### Goal of the exercise
Go to the line containing "## Unbalanced and Unbound" in the records below and print it and every following line exactly, on through the line containing "We've mainly discussed", then stop.

Stored data entries:
· · ·

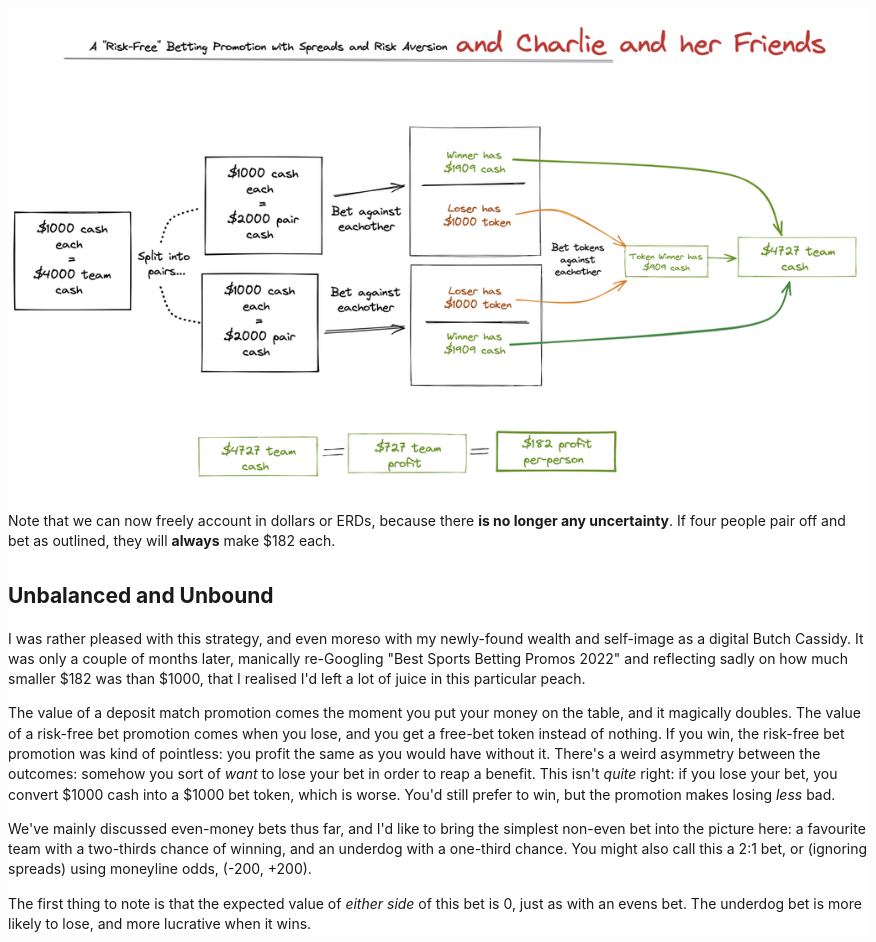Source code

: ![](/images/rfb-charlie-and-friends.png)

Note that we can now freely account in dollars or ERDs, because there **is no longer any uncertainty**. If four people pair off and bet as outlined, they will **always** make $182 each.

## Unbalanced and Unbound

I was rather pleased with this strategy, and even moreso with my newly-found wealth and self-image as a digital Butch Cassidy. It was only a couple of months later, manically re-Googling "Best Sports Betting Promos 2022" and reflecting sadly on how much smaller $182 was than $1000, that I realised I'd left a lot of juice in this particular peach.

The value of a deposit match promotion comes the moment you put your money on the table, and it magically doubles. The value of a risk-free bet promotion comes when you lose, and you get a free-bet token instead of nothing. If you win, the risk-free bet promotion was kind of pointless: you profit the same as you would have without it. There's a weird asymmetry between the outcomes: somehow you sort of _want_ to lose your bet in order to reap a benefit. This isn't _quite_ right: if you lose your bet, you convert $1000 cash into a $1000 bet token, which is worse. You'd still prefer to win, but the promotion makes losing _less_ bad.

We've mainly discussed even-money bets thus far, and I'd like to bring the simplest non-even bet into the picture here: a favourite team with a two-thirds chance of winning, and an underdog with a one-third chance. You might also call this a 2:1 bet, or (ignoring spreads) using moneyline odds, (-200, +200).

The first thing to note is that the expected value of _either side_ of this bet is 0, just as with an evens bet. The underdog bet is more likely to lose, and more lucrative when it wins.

· · ·

### Result
## Unbalanced and Unbound

I was rather pleased with this strategy, and even moreso with my newly-found wealth and self-image as a digital Butch Cassidy. It was only a couple of months later, manically re-Googling "Best Sports Betting Promos 2022" and reflecting sadly on how much smaller $182 was than $1000, that I realised I'd left a lot of juice in this particular peach.

The value of a deposit match promotion comes the moment you put your money on the table, and it magically doubles. The value of a risk-free bet promotion comes when you lose, and you get a free-bet token instead of nothing. If you win, the risk-free bet promotion was kind of pointless: you profit the same as you would have without it. There's a weird asymmetry between the outcomes: somehow you sort of _want_ to lose your bet in order to reap a benefit. This isn't _quite_ right: if you lose your bet, you convert $1000 cash into a $1000 bet token, which is worse. You'd still prefer to win, but the promotion makes losing _less_ bad.

We've mainly discussed even-money bets thus far, and I'd like to bring the simplest non-even bet into the picture here: a favourite team with a two-thirds chance of winning, and an underdog with a one-third chance. You might also call this a 2:1 bet, or (ignoring spreads) using moneyline odds, (-200, +200).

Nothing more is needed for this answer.